1. Technical Field
The present invention relates generally to an organic light emitting device.
2. Related Art
Recently, as demands for lighter or thinner monitors or TVs have been increasing, cathode ray tubes (CRTs) are being replaced by flat panel displays (FPDs). Typical flat panel displays include a liquid crystal display, a field emission display, an organic light emitting device, and a plasma display panel.
Among the flat panel displays, the organic light emitting device has been receiving attention because of its low power consumption, fast response speed, wide viewing angle, and high contrast ratio. The organic light emitting device as a self-emissive display device includes two electrodes and an organic light emitting layer interposed between the two electrodes. One of the two electrodes injects holes and the other injects electrons into the light emitting layer. The injected electrons and holes are combined to form excitons, and the excitons emit light as discharge energy.

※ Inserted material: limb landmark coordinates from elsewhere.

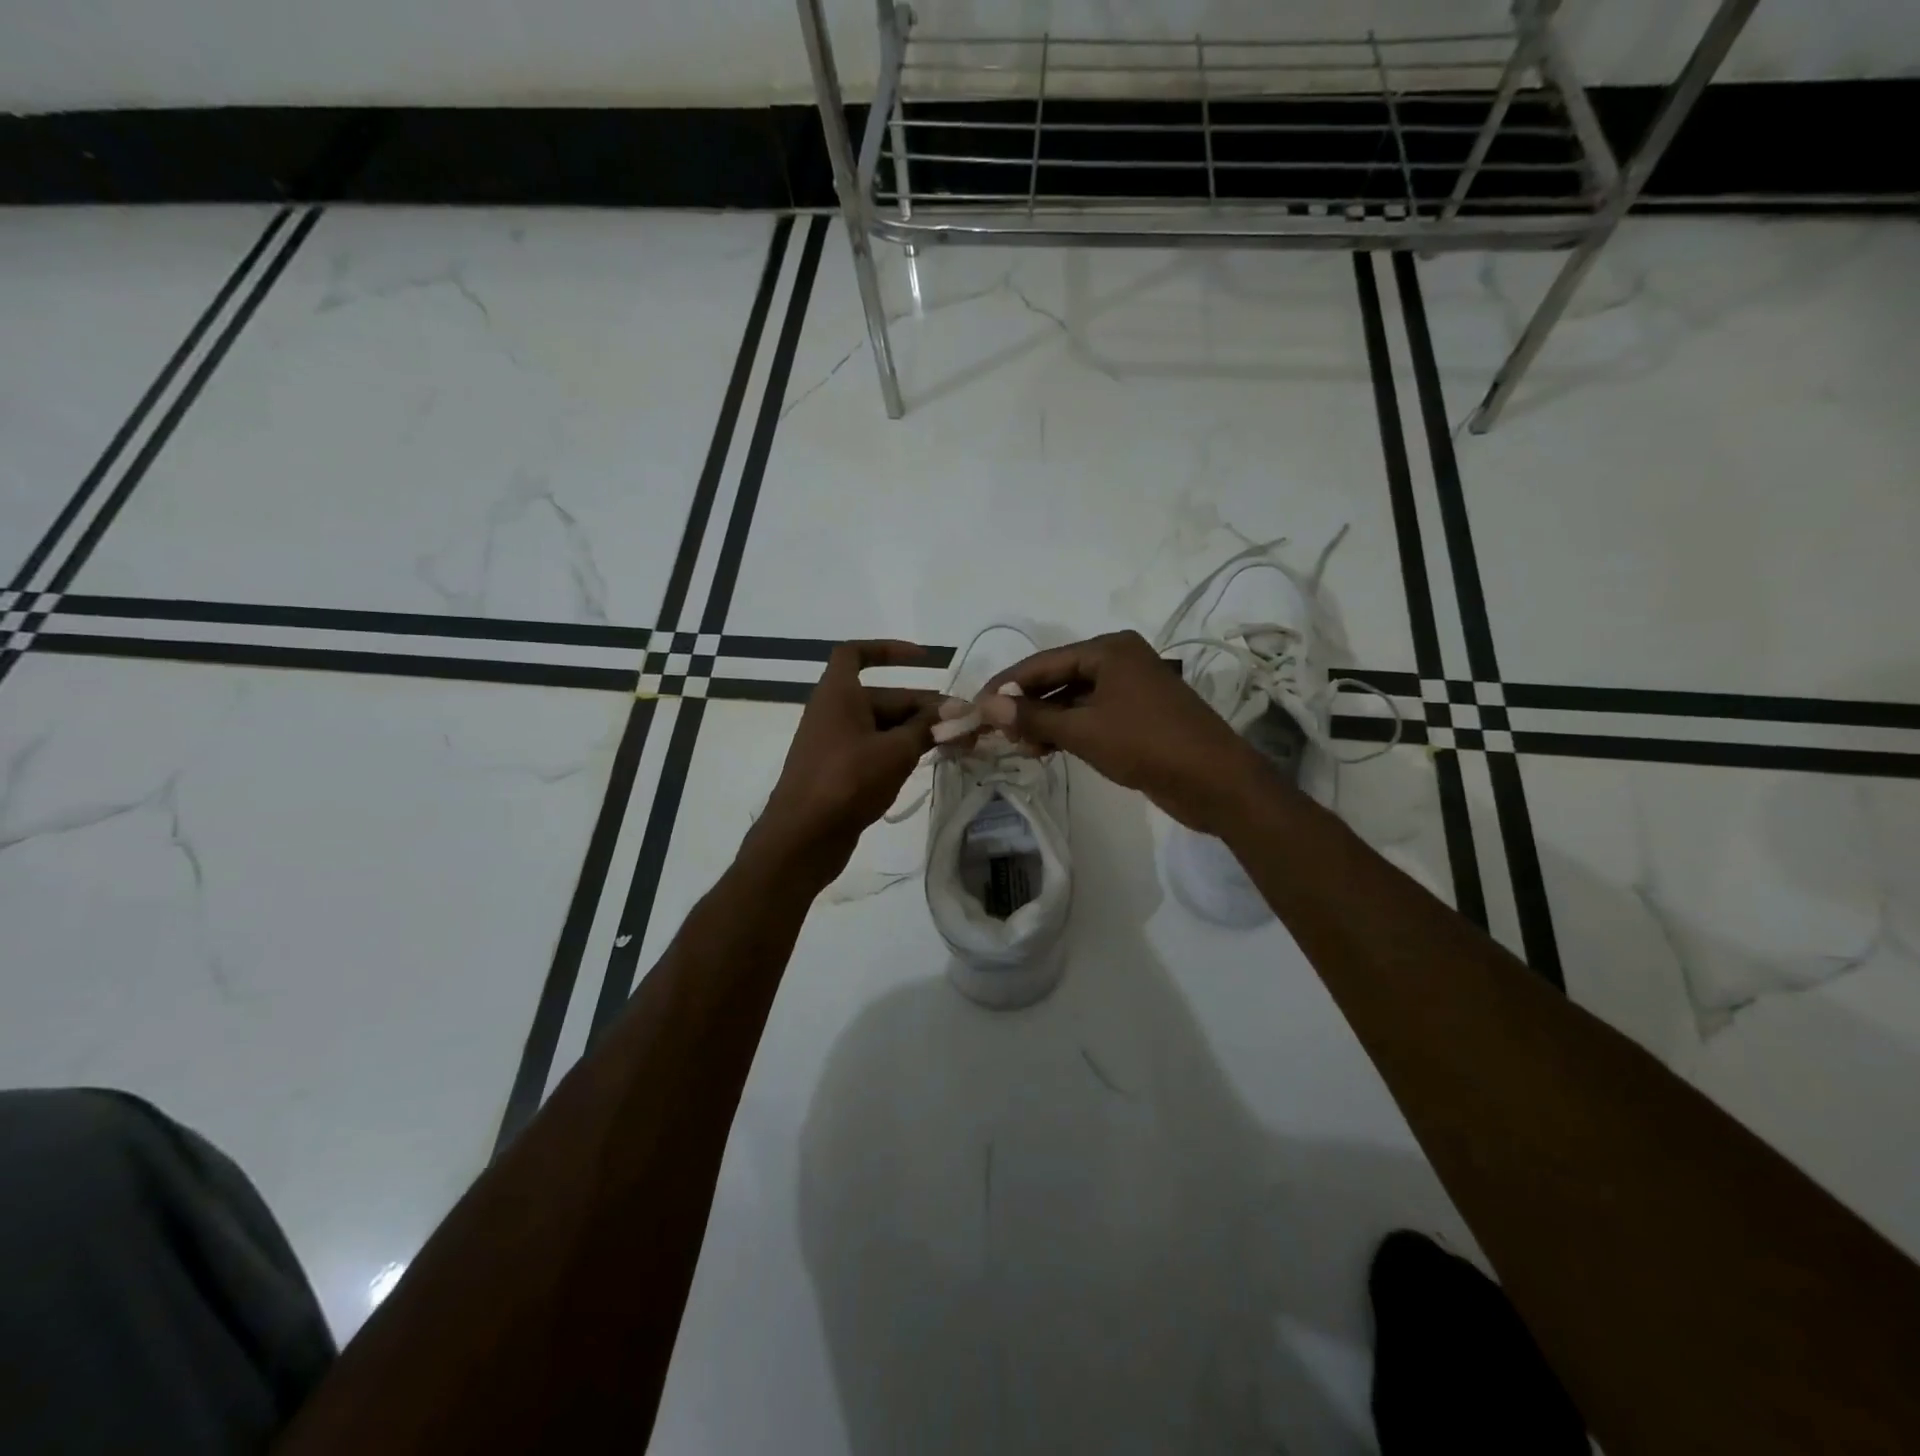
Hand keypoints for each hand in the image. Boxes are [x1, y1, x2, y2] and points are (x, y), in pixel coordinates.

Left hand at [755, 641, 942, 884]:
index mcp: (838, 695)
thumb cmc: (846, 781)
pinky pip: (875, 751)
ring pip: (883, 727)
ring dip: (918, 733)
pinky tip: (929, 764)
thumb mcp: (895, 750)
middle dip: (924, 708)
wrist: (802, 838)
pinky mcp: (840, 773)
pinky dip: (901, 753)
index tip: (924, 660)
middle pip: (884, 698)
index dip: (889, 650)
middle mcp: (834, 713)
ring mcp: (835, 745)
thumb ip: (928, 728)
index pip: (856, 654)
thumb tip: (956, 711)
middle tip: (964, 724)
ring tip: (957, 745)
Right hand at [978, 630, 1273, 833]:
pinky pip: (1091, 715)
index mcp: (1109, 649)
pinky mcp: (1138, 715)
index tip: (974, 707)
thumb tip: (987, 706)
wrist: (1215, 781)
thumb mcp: (1083, 731)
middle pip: (1057, 678)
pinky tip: (1045, 750)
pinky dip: (1067, 730)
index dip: (1006, 685)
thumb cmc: (1147, 745)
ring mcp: (1131, 688)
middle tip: (994, 731)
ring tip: (1017, 747)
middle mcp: (1119, 660)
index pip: (1042, 662)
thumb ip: (1033, 717)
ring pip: (1073, 699)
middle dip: (1025, 705)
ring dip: (1045, 722)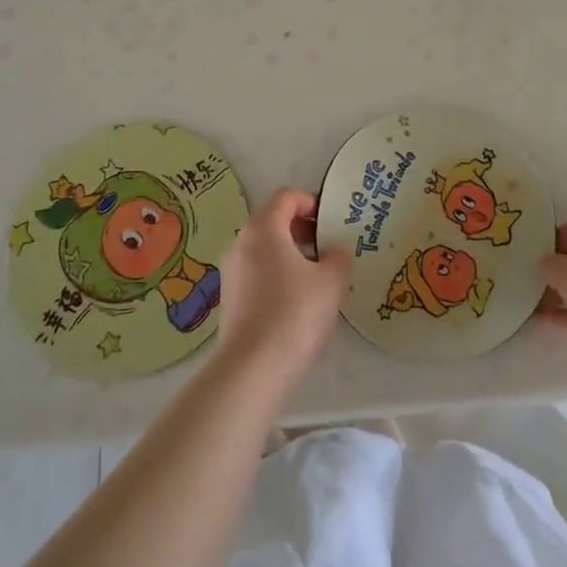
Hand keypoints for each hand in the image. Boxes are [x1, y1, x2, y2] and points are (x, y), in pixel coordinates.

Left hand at [215, 188, 351, 388]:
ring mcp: (231, 271)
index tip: (331, 222)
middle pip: (273, 220)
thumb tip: (334, 251)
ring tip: (317, 277)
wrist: (252, 369)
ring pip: (264, 248)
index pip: (286, 196)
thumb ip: (338, 257)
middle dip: (302, 229)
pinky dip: (277, 274)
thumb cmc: (294, 313)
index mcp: (263, 228)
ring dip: (290, 253)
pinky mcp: (229, 299)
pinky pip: (256, 272)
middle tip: (328, 247)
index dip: (311, 202)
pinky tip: (297, 301)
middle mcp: (241, 242)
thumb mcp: (331, 281)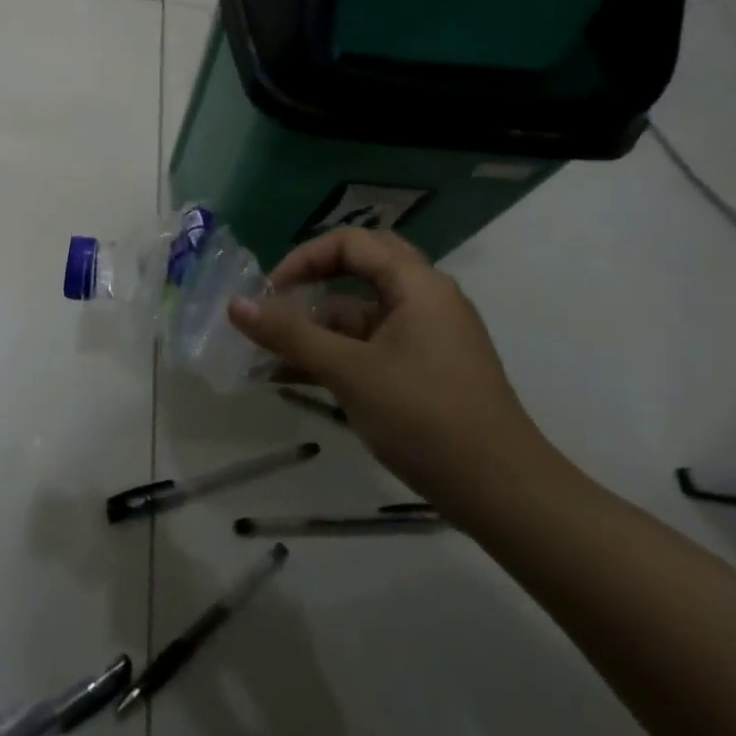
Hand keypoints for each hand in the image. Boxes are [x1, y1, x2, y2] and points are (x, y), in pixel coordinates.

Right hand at [227, 228, 561, 507]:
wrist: (501, 492)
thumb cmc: (424, 417)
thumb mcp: (348, 371)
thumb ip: (289, 334)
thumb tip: (234, 305)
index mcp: (417, 286)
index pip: (352, 244)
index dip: (305, 259)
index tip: (272, 292)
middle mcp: (424, 301)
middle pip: (357, 272)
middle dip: (309, 286)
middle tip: (274, 307)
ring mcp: (423, 338)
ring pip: (357, 316)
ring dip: (312, 330)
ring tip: (264, 354)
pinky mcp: (419, 371)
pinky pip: (365, 348)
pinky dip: (330, 356)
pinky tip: (288, 377)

Generally, the luminance of the organic light emitting device is proportional to the area of the organic emission layer such that it is necessary to obtain a high aperture ratio to increase the luminance of the organic light emitting device. On the other hand, a storage capacitor to maintain a data signal of the organic light emitting device is necessary. If a gate-on voltage is applied to a switching transistor of the organic light emitting device, the data signal from the data line is input to a control terminal of the driving transistor. The organic light emitting member flows a current having a magnitude depending on a difference between the data signal and a driving voltage. The storage capacitor charges the data signal input to the control terminal of the driving transistor and maintains it after the switching transistor is turned off. To stably supply the current, it is important to maintain the data signal. Accordingly, it is preferable that the storage capacitance of the storage capacitor of the organic light emitting device is large.
Generally, the organic light emitting device includes a storage electrode and a storage electrode line to form the storage capacitor. The capacitor includes two conductive layers overlapping each other via an insulating layer therebetween, and the storage capacitance is proportional to the area of the two conductive layers such that the storage electrode and the storage electrode line have a wide area to form the storage capacitor having the high storage capacitance. However, the storage electrode and storage electrode line are simultaneously formed with the same layer as the opaque signal line such that the aperture ratio of the organic light emitting device is reduced according to the increase of the area of the storage electrode and the storage electrode line.
The above information disclosed in this background section is for enhancement of understanding of the background of the invention, and therefore, it may include information that does not form the prior art that is already known in this country to a person of ordinary skill in the art.